--- Explore the material ---
**A)** In the passage on China's grand strategy, reproduce the portion from "Xi has irreversibly" up to and including "pervasive throughout them.".
**B)** Translate this sentence from the passage on China's grand strategy into Spanish: "Until now, Beijing did not actively export its ideology to the world."
**C)** According to the passage on China's grand strategy, by what year will China's comprehensive national power and international influence be at the forefront?

Featured Image: Russian troops load an Iskander missile. (Sputnik/ Sergey Orlov)
At the 19th National Congress of the Chinese Communist Party (CCP), President Xi Jinping opened the assembly by delivering a seminal report to its members. The three hour-long speech emphatically reaffirmed a strategic roadmap for national rejuvenation and officially heralded a new era in Chinese national development. Beijing now seems, more than ever, determined to move forward from Mao Zedong’s revolutionary legacy and Deng Xiaoping’s iconic dictum (“observe calmly, secure our position, cope with affairs calmly, hide our capacities and bide our time, be good at maintaining a low profile, and never claim leadership”). Beijing also appears poised to expand its global power and influence through the ambitious Belt and Road Initiative, expansive build-up and modernization of the People’s Liberation Army (PLA), assertive foreign policy, and forceful public diplomacy. Underpinning these strategic activities are various ancillary strategies – maritime, space, and cyberspace – all interlinked with the grand strategy of the Chinese Dream.
Xi has irreversibly moved China away from the legacies of Mao and Deng, and resolutely set the country on the continued path of the Chinese Dream – a strategic roadmap for national rejuvenation (grand strategy) that interlinks all ancillary strategies. The following discourse will explore the cohesive alignment of these strategies and the connected strategic themes pervasive throughout them.
Grand Strategy
A closer examination of Xi’s remarks reveals Beijing’s true national ambitions. He spoke at great length about the “Four Greats – experience the great struggle in the new era, construct the great project of CCP building, and promote the great cause of socialism with Chinese characteristics, in order to realize China’s great dream of national rejuvenation.” All in all, the speech outlined Chinese strategic intent in terms of “what” (national rejuvenation), “when” (by what date should national rejuvenation be achieved by), and “how” (ways and means to achieve national rejuvenation).
The “what” and “when” is articulated as: “By 2049, China’s comprehensive national power and international influence will be at the forefront.” In other words, restore the Middle Kingdom’s status as a leading world power and civilization thereby realizing a “modern and powerful China” by 2049.
The “how” consists of several goals. First, promote abroad “socialism with Chinese characteristics in a new era (Xi’s Thoughts).” Until now, Beijing did not actively export its ideology to the world. However, Xi views Western liberal democracy (at best) as an obstruction to China’s rise and (at worst) as a threat to the Chinese Dream. He believes Chinese socialism is philosophically and practically superior to the diametrically opposed modern occidental thought as evidenced by China’s meteoric national development and economic growth; and as a way to catch up with the developed nations and prevent the regression to humiliating colonialism.
The second major goal is to displace the extant Western-oriented world order with one without dominant U.S. influence. This includes offering developing countries a strategic economic and political choice of Chinese “benevolent” governance involving mutual friendship but not encumbering alliances – economic development with political independence. In essence, take note of China, a rising power and growing economic juggernaut that does not have to make political accommodations, an appealing case to developing states, particularly those under authoritarian rule.

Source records
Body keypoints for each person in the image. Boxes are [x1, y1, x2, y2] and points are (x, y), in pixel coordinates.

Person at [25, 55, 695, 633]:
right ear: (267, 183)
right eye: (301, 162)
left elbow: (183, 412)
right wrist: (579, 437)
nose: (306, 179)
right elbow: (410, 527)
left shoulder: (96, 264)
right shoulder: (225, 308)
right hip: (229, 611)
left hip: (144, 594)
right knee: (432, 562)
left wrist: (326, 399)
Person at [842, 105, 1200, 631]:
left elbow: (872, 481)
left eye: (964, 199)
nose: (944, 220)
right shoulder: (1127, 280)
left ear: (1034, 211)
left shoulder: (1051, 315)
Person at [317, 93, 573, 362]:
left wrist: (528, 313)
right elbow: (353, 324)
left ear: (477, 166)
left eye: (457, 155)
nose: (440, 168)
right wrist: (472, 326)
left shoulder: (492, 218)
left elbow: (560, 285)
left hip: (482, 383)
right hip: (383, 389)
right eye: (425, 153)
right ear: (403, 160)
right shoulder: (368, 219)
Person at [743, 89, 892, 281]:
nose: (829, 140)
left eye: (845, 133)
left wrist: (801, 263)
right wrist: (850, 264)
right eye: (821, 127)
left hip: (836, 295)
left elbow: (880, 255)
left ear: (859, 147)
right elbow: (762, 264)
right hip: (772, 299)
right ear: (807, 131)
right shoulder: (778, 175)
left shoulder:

--- Responses to the tasks ---
**A)**
Xi has irreversibly moved China away from the legacies of Mao and Deng, and resolutely set the country on the continued path of the Chinese Dream – a strategic roadmap for national rejuvenation (grand strategy) that interlinks all ancillary strategies. The following discourse will explore the cohesive alignment of these strategies and the connected strategic themes pervasive throughout them.

**B)** Hasta ahora, Pekín no exportaba activamente su ideología al mundo.

**C)** By 2049.